In case you are unaware my mother created a binder that is full letters and cards, (a surprising amount of gum), and advice from people back at home. All of these letters have helped me and I’m so thankful for every single one. Recently I read one that told me to go out and something I’ve been wanting to do but just haven’t gotten around to (I think you know who you are). So today I did. Rachel and I didn’t have class today so we went out into the rare bit of sunshine there was and found an adorable little Norwegian Café and had warm beverages and worked on some homework and had lunch. They really love cold sandwiches here, all on some kind of wheat bread with nuts and seeds. I did not recognize any of the pastries either but they did look scrumptious. The ladies in the café were very friendly and I think they rather enjoyed talking to us in English, we chatted about what were studying and about a salon that was downtown and I knew a girl there from one of my classes. It was quite an enjoyable afternoon and I’m looking forward to my boxing class tonight.

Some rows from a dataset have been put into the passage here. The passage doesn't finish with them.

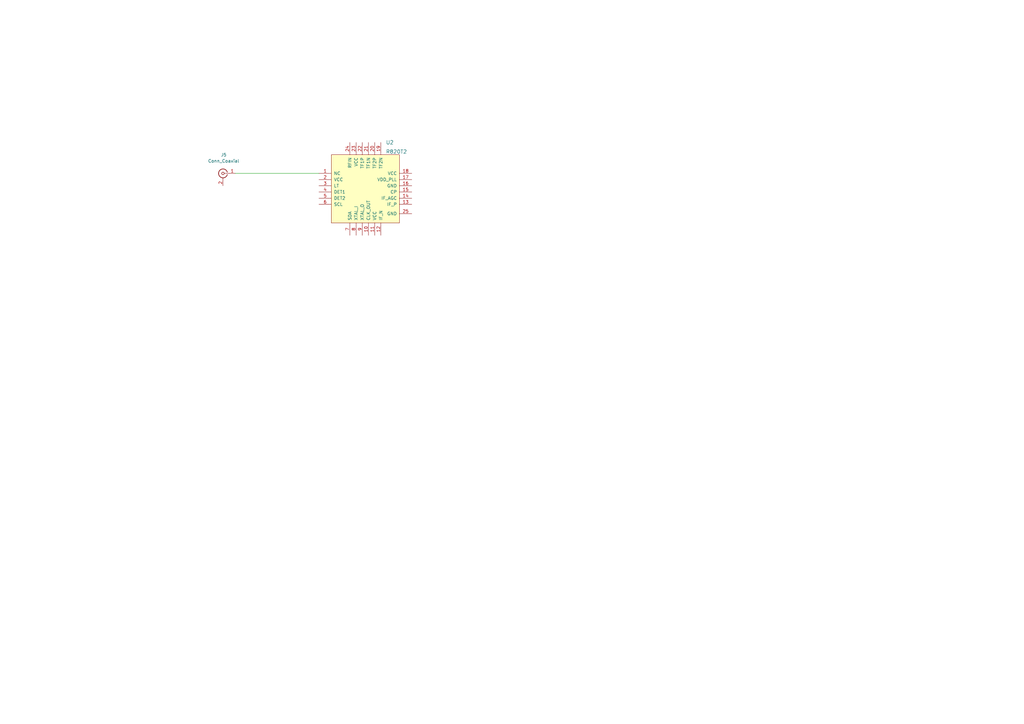
<source format=kicad_sch>
(kicad_sch (version 20211123) (generator eeschema)

  (uuid 858cd616-eb43-4b1e-9dc8-ba2c8b0e3ad1)

  (paper "A3")

  


  (wire (pts (xy 96.52 71.12) (xy 130.81 71.12))
    (stroke (width 0) (type default) (color 0 0 0 0))
    (uuid 1ab0d7e4-b688-4a10-bc72-2c607355ee95)
  )

  (symbol (lib_id "Connector:Conn_Coaxial") (at 91.44 71.12 0) (mirror y) (unit 1)
    (in_bom yes) (on_board yes) (fields_autoplaced)
    (uuid 4d03376f-71a1-403c-b49d-6d2dc4416cb1)
    (property "Reference" "J5" (id 0) (at 91.7574 63.5 0))
    (property "Value" "Conn_Coaxial" (id 1) (at 91.7574 66.04 0))
    (property "Footprint" "Connector_Coaxial:U.FL_Hirose_U.FL-R-SMT-1_Vertical" (id 2) (at 91.44 71.12 0)
      (effects (font (size 1.27 1.27)) hide)
    )
    (property "Datasheet" " ~" (id 3) (at 91.44 71.12 0)
      (effects (font (size 1.27 1.27)) hide)
    )
    (pin "1" (uuid e0e53ea1-1837-485c-ac98-4d5079dd05ab))
    (pin "2" (uuid 34d26027-48e3-4bf4-898b-cb9e0d975c2e))
  )

  (symbol (lib_id "tuner:R820T2") (at 149.86 77.47 0) (unit 1)
    (in_bom yes) (on_board yes) (fields_autoplaced)
    (uuid 76c136b5-f976-408b-8c51-054f25697850)
    (property "Reference" "U2" (id 0) (at 158.2294 58.42 0)
      (effects (font (size 1.524 1.524)) (justify left))
    )
    (property "Value" "R820T2" (id 1) (at 158.2294 62.23 0)
      (effects (font (size 1.524 1.524)) (justify left))
    )
    (property "Footprint" "Package_DFN_QFN:QFN-24-1EP_4x4mm_P0.5mm_EP2.15x2.15mm" (id 2) (at 146.05 55.88 0)
      (effects (font (size 1.524 1.524)) hide)
    )
    (property "Datasheet" "" (id 3) (at 149.86 77.47 0)
      (effects (font (size 1.524 1.524)) hide)
    )
    (pin "1" (uuid 1b95a4cb-cbb7-4cac-854b-db1a28ce5ac2))
    (pin "10" (uuid 4f3cd93e-c3f0-46b4-ae92-0f87c65ca0e5))
    (pin "11" (uuid ff66347d-bb17-42fd-b80a-22e730e11169))
    (pin "12" (uuid 5cded53f-5818-4ecd-a561-e10f9da9136a))
    (pin "13" (uuid 4eef178e-6261-470b-bf5f-91d9aa8d4eb9))
    (pin "14" (uuid a758e272-1146-4952-8fec-f844d02077ce))
    (pin "15" (uuid 232c4688-6414-4aa6-812d-9cbd356f496b))
    (pin "16" (uuid 65f160fd-9876-4cd4-8e93-cf547cac0de2))
    (pin "17" (uuid 35a0f7e6-a40a-4b91-a160-8ef7dd8496c2))
    (pin "18" (uuid ecd14cfb-3999-4f29-b098-bc81d5a201f8))
    (pin "19" (uuid 4ea0add5-4829-43c3-8ad8-d99e173308d8))
    (pin "2" (uuid 6560f48f-d8c7-4fba-9647-136de73da4fe))
    (pin "20" (uuid 0e261950-5c94-447b-be6c-99070546719a))
    (pin "21" (uuid 30e48ee0-0b87-403e-9687-3c080856e3d4))
    (pin "22" (uuid b037f534-cc07-44b4-9a84-656e3c64020b))
    (pin "23" (uuid a89c815b-e1de-4faf-a892-a0f3e2ff64b5))
    (pin "24" (uuid 9904ba9b-1f81-4657-9d22-7aee004cfadd))
    (pin "25" (uuid 14d811f2-977f-4d1c-ba30-6884b6f44414))
    (pin "3" (uuid 877bf4ff-cbaf-4279-9042-7e68ed6f21b7))
    (pin "4" (uuid 654ae89d-b2e0-4af4-a7cb-754a24b2180d))
    (pin "5" (uuid 3fe759fb-bb2c-4564-b8f3-ad86e16635ac))
    (pin "6" (uuid fee9d1f0-3dc7-45c0-87cf-3bf95fc4cfd4))
    (pin "7" (uuid ddbecaad-2e0f-413a-8daf-a4c8f365d1a3))
    (pin "8" (uuid 502afbde-d24c-451e-a33f-e3d16c143061))
    (pin "9" (uuid 4d1ca9e1-7932-4372-96b7-d79b948b7fa5))
  )
)

</source>
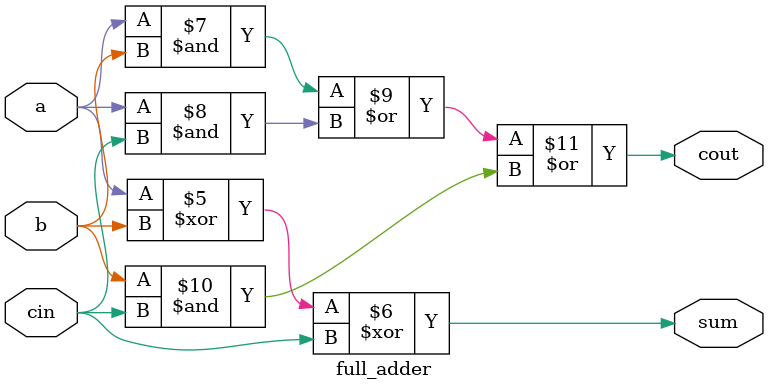
<source format=sv>
module pipelined_wallace (
    input clk,
    input rst_n,
    input valid_in,
    input [15:0] a,
    input [15:0] b,
    output reg valid_out,
    output [31:0] p
);

    // Pipeline control signals
    reg valid_stage1, valid_stage2, valid_stage3, valid_stage4;
    
    // Input registers
    reg [15:0] a_reg, b_reg;
    
    // Stage 1: Partial products generation and first reduction
    wire [15:0] pp[15:0];
    reg [15:0] pp_reg[15:0];
    reg [19:0] s1_sum1, s1_sum2, s1_sum3, s1_sum4, s1_sum5, s1_sum6;
    reg [19:0] s1_carry1, s1_carry2, s1_carry3, s1_carry4, s1_carry5, s1_carry6;
    
    // Stage 2: Second reduction
    reg [23:0] s2_sum1, s2_sum2, s2_sum3;
    reg [23:0] s2_carry1, s2_carry2, s2_carry3;
    
    // Stage 3: Third reduction
    reg [31:0] s3_sum, s3_carry;
    
    // Stage 4: Final addition
    reg [31:0] result;

    // Generate partial products
    genvar i, j;
    generate
        for (i = 0; i < 16; i = i + 1) begin : pp_gen
            for (j = 0; j < 16; j = j + 1) begin : pp_bit
                assign pp[i][j] = a_reg[j] & b_reg[i];
            end
        end
    endgenerate

    // Pipeline stage 1
    always @(posedge clk or negedge rst_n) begin
        if (!rst_n) begin
            valid_stage1 <= 1'b0;
            a_reg <= 16'b0;
            b_reg <= 16'b0;
            for (int k = 0; k < 16; k++) begin
                pp_reg[k] <= 16'b0;
            end
            s1_sum1 <= 20'b0; s1_sum2 <= 20'b0; s1_sum3 <= 20'b0;
            s1_sum4 <= 20'b0; s1_sum5 <= 20'b0; s1_sum6 <= 20'b0;
            s1_carry1 <= 20'b0; s1_carry2 <= 20'b0; s1_carry3 <= 20'b0;
            s1_carry4 <= 20'b0; s1_carry5 <= 20'b0; s1_carry6 <= 20'b0;
        end else begin
            valid_stage1 <= valid_in;
            a_reg <= a;
            b_reg <= b;
            for (int k = 0; k < 16; k++) begin
                pp_reg[k] <= pp[k];
            end
            {s1_carry1, s1_sum1} <= {4'b0, pp_reg[0]} + {3'b0, pp_reg[1], 1'b0} + {2'b0, pp_reg[2], 2'b0};
            {s1_carry2, s1_sum2} <= {4'b0, pp_reg[3]} + {3'b0, pp_reg[4], 1'b0} + {2'b0, pp_reg[5], 2'b0};
            {s1_carry3, s1_sum3} <= {4'b0, pp_reg[6]} + {3'b0, pp_reg[7], 1'b0} + {2'b0, pp_reg[8], 2'b0};
            {s1_carry4, s1_sum4} <= {4'b0, pp_reg[9]} + {3'b0, pp_reg[10], 1'b0} + {2'b0, pp_reg[11], 2'b0};
            {s1_carry5, s1_sum5} <= {4'b0, pp_reg[12]} + {3'b0, pp_reg[13], 1'b0} + {2'b0, pp_reg[14], 2'b0};
            {s1_carry6, s1_sum6} <= {19'b0, pp_reg[15]};
        end
    end

    // Pipeline stage 2
    always @(posedge clk or negedge rst_n) begin
        if (!rst_n) begin
            valid_stage2 <= 1'b0;
            s2_sum1 <= 24'b0; s2_sum2 <= 24'b0; s2_sum3 <= 24'b0;
            s2_carry1 <= 24'b0; s2_carry2 <= 24'b0; s2_carry3 <= 24'b0;
        end else begin
            valid_stage2 <= valid_stage1;
            {s2_carry1, s2_sum1} <= {4'b0, s1_sum1} + {3'b0, s1_sum2, 1'b0} + {2'b0, s1_carry1, 2'b0};
            {s2_carry2, s2_sum2} <= {4'b0, s1_sum3} + {3'b0, s1_sum4, 1'b0} + {2'b0, s1_carry2, 2'b0};
            {s2_carry3, s2_sum3} <= {4'b0, s1_sum5} + {3'b0, s1_sum6, 1'b0} + {2'b0, s1_carry3, 2'b0};
        end
    end

    // Pipeline stage 3
    always @(posedge clk or negedge rst_n) begin
        if (!rst_n) begin
            valid_stage3 <= 1'b0;
            s3_sum <= 32'b0;
            s3_carry <= 32'b0;
        end else begin
            valid_stage3 <= valid_stage2;
            {s3_carry, s3_sum} <= {8'b0, s2_sum1} + {7'b0, s2_sum2, 1'b0} + 
                                 {6'b0, s2_sum3, 2'b0} + {5'b0, s2_carry1, 3'b0} +
                                 {4'b0, s2_carry2, 4'b0} + {3'b0, s2_carry3, 5'b0};
        end
    end

    // Pipeline stage 4
    always @(posedge clk or negedge rst_n) begin
        if (!rst_n) begin
            valid_stage4 <= 1'b0;
            valid_out <= 1'b0;
            result <= 32'b0;
        end else begin
            valid_stage4 <= valid_stage3;
            valid_out <= valid_stage4;
            result <= s3_sum + {s3_carry[30:0], 1'b0};
        end
    end

    assign p = result;
endmodule

module full_adder (
    input a, b, cin,
    output sum, cout
);
    assign sum = a ^ b ^ cin;
    assign cout = (a & b) | (a & cin) | (b & cin);
endmodule
</source>
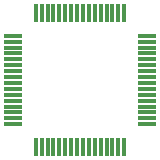
<source format=gbr>
%TF.GenerationSoftware,KiCad,Pcbnew,9.0.6*%
%TF.CreationDate,2026-01-01T00:57:53+05:30*%
%TF.ProjectId,fc,66632e6b-6963-4616-945f-706362585858,rev?*%
%TF.SameCoordinates,Original*%
%TF.FileFunction,Paste,Bot*%
%TF.FilePolarity,Positive*%
%FSLAX46Y46*%
G04 Gerber Fmt 4.6, Leading zero omitted, Abs format (unit mm)*
G04 Created by KiCad (PCBNEW 9.0.6) date 2026-01-01 00:57:53*
%MOMM*%
%LPD*%
G01*
G04 APERTURE LIST*
G04 Aperture macros list*
%AMRoundRect*
0 Rectangle with rounded corners*
0 $1 Rounding radius*
0 $2 $3 $4 $5 $6 $7 $8 $9 X,Y pos of 4 corners*
0 Add a 4 corners polygon primitive as box body*
4,1,4,$2,$3,$4,$5,$6,$7,$8,$9,$2,$3,0*
0 Add four circle primitives for the rounded corners*
1,1,$1+$1,$2,$3*
1,1,$1+$1,$4,$5*
1,1,$1+$1,$6,$7*
1,1,$1+$1,$8,$9*
0 Add four rect primitives between the rounded corners*
20,1,$1+$1,$2,$3,$4,$5,0*
20,1,$1+$1,$4,$5,$6,$7,0*
20,1,$1+$1,$6,$7,$8,$9,0*
20,1,$1+$1,$8,$9,$2,$3,0*%
G04 Aperture macros list end*
%ADD10RoundRect,0.075000X0.700000X0.075000X-0.700000X0.075000X-0.700000X-0.075000X0.700000X-0.075000X0*%
%ADD11RoundRect,0.075000X0.075000X0.700000X-0.075000X0.700000X-0.075000X-0.700000X0.075000X-0.700000X0*%
G04 APERTURE END LIST*
D10*
%TO.C,U6*%
X155515000Y-94880000D03*
X155515000Y-95380000D03*
X155515000Y-95880000D03*
X155515000Y-96380000D03*
X155515000Y-96880000D03*
X155515000Y-97380000D03*
X155515000Y-97880000D03*
X155515000Y-98380000D03*
X155515000Y-98880000D03*
X155515000Y-99380000D03*
X155515000Y-99880000D03*
X155515000Y-100380000D03*
X155515000Y-100880000D03*
X155515000Y-101380000D03*
X155515000Y-101880000D03*
X155515000Y-102380000D03*
D11*
X153590000Y-104305000D03*
X153090000Y-104305000D03*
X152590000Y-104305000D03*
X152090000Y-104305000D03*
X151590000Y-104305000D03*
X151090000Y-104305000D03*
X150590000Y-104305000D03*
X150090000Y-104305000D03*
X149590000Y-104305000D03*
X149090000Y-104305000D03*
X148590000Y-104305000D03*
X148090000Y-104305000D03*
X147590000Y-104305000D03*
X147090000Y-104305000D03*
X146590000Y-104305000D03*
X146090000Y-104305000D03*
D10*
X144165000Y-102380000D03*
X144165000Y-101880000D03*
X144165000Y-101380000D03*
X144165000Y-100880000D03*
X144165000Y-100380000D03*
X144165000Y-99880000D03*
X144165000Y-99380000D03*
X144165000Y-98880000D03*
X144165000Y-98380000D03*
X144165000Y-97880000D03*
X144165000Y-97380000D03*
X144165000Y-96880000D03*
X144165000Y-96380000D03*
X144165000Y-95880000D03*
X144165000Y-95380000D03*
X144165000Y-94880000D03*
D11*
X146090000Y-92955000D03*
X146590000Y-92955000D03*
X147090000Y-92955000D03*
X147590000Y-92955000D03*
X148090000Y-92955000D03*
X148590000Y-92955000D03*
X149090000Y-92955000D03*
X149590000Y-92955000D03*
X150090000Y-92955000D03*
X150590000Y-92955000D03*
X151090000Y-92955000D03*
X151590000Y-92955000D03*
X152090000Y-92955000D03*
X152590000Y-92955000D03*
X153090000Y-92955000D03*
X153590000Y-92955000D03*
%TD*%
M02*

</source>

There have been instances here in Norway where I have realized how much I take for granted back at home. I know that is so cliché and obvious and there really is no way for me to clearly explain it to you. One example would be when I was walking home the other day, it had just been snowing consecutively for multiple days and was now sleeting. Due to the sleet some of the snow on the ground was getting slushy and forming large puddles (more like bodies of water) on the path where I walk. As I trudged through the ponds my feet were soaking wet and freezing cold. Not just wet like ‘oh my toes are damp’, wet like when I got home I wrung out my socks and dumped water out of my boots. But surprisingly as I was walking home I was just humming and looking around at the forests and buildings around me. I was content to be walking home with sopping feet. This made me realize that if I ever had to walk anywhere at home I would probably have a terrible attitude about it; let alone walking even with slightly drizzled feet. I’m thankful now that I have to walk here, it has taught me to be more appreciative of simple things at home like my vehicle and dry socks and a microwave and don’t even get me started about the laundry situation.

This is totally random but I also just want to throw in that the other morning I had just woken up and was having my morning tea and reading when of course when I am the most relaxed DDDDDDIIIIIIIIINNNNNNNNGGGGGG, the joyous sound of the fire alarm once again. At this point I don’t even look out into the hall to see if anyone is evacuating I already know they’re not. I simply walk over to my big metal door and abruptly push it shut to muffle the false distress siren. They might as well just take the whole fire alarm system out because even if it was a legit fire I don’t think anyone would leave, I mean I certainly wouldn’t, because of how many times it has gone off for no tangible reason. But nevertheless, safety first.